Voters are anxious about the cost of living in California. One of the not-so-surprising consequences of this anxiety: they are reluctant to embrace new taxes to pay for even popular ideas, according to a recently released CalChamber poll, The People’s Voice, 2019.

Nine of ten voters agree that “earning enough to enjoy a middle class lifestyle is becoming almost impossible in my part of California,” with 52% – an absolute majority – strongly agreeing with that statement. This sentiment is especially pronounced in the Central Valley, Inland Empire and among renters.

The bellwether for California tax attitudes is Proposition 13, and after more than four decades, California voters maintain their attachment to this historic reform. Eighty percent of voters have a favorable view of Prop 13, including 46 percent who are strongly favorable. Three-quarters of renters have a favorable view of Prop 13, as do young people and Democrats. Strong support for Prop 13 has remained consistent for many years. 

Property taxes are not the only forbidden territory marked out by voters. Recent interest in applying the state sales tax to services used and paid by businesses is not shared by voters.

Voters were offered a choice:

 On the one hand, California needs to modernize its tax code and extend the sales tax to cover business-to-business services so that everyone is paying their fair share of the costs of running the state.

On the other hand, California is too expensive and highly taxed already. We should not extend the sales tax to services because consumers and businesses will just end up paying more and making less.

By a 71 percent to 39 percent margin, voters rejected extending the sales tax to business services. Opposition was widespread in all demographic groups: renters and low income groups were strongly opposed; Democrats opposed by two-to-one. 

A follow-up question suggested that a sales tax on services would reduce state budget volatility, as some of its supporters have argued. That argument was rejected overwhelmingly; voters preferred the state simply live within its means, and save tax money for a rainy day. 

Voters continue to strongly agree that climate change is happening now and that the state of California must act now. But that agreement does not extend to taxing cars and gasoline to achieve those goals.

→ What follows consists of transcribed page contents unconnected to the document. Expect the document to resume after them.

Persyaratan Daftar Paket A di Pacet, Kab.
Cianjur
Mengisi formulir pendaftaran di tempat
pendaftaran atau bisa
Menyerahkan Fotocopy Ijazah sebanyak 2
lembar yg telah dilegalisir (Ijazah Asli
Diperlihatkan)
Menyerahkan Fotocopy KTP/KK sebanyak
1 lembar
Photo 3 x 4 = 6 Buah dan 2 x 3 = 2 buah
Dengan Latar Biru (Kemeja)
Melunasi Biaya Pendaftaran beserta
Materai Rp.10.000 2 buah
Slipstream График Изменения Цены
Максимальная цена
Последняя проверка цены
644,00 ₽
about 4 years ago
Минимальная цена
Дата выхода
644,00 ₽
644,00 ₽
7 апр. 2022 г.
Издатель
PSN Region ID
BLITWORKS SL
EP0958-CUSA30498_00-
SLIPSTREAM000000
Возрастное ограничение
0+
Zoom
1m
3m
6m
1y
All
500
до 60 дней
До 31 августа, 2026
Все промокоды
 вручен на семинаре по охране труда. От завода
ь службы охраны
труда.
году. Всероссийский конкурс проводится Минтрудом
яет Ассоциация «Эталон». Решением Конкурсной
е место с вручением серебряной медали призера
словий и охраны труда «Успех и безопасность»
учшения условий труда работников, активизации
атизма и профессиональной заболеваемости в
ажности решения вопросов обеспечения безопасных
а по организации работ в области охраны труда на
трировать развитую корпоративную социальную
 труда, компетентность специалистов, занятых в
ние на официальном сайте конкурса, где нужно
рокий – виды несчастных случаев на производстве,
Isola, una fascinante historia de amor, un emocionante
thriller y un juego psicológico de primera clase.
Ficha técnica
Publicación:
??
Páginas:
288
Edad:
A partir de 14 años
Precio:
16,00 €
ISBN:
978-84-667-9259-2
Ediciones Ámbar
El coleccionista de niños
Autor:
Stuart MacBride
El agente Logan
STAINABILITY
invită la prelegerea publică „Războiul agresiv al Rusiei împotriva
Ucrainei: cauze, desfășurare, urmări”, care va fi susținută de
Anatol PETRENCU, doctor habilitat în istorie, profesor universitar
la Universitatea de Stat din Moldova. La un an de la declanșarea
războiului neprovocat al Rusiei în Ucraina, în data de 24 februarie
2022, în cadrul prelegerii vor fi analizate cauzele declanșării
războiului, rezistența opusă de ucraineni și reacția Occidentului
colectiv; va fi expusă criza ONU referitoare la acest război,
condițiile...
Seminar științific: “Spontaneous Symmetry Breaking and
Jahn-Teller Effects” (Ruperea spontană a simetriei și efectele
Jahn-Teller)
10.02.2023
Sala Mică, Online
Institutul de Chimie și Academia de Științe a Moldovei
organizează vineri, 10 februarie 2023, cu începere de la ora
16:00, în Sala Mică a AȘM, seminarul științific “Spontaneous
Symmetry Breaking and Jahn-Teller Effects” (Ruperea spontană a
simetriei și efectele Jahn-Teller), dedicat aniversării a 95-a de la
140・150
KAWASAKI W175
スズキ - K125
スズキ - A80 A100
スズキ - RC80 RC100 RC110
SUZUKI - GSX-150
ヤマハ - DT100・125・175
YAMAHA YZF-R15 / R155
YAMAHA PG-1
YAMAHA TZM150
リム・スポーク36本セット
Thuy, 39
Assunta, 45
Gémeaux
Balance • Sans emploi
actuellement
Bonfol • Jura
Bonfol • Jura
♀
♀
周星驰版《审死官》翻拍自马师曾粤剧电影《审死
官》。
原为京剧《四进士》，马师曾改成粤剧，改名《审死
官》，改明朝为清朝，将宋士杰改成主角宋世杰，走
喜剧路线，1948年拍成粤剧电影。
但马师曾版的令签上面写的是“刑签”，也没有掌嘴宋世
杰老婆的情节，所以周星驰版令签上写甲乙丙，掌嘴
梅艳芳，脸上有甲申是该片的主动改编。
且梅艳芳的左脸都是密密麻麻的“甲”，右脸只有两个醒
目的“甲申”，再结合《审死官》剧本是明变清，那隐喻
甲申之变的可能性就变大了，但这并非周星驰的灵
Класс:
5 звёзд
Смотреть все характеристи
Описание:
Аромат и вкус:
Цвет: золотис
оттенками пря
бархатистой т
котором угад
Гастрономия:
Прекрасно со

Convincing majorities oppose (60%, with 35% strongly opposed) increasing taxes on automobiles that run on gasoline or diesel to discourage their use. A similar majority oppose (58%, with 35% strongly opposed) increasing taxes on gasoline or diesel to discourage use of internal combustion engines.

California voters have high expectations that their elected leaders address housing, climate change, homelessness, education and infrastructure issues. But they also demand solutions that go beyond the predictable and expensive tax-and-spend template.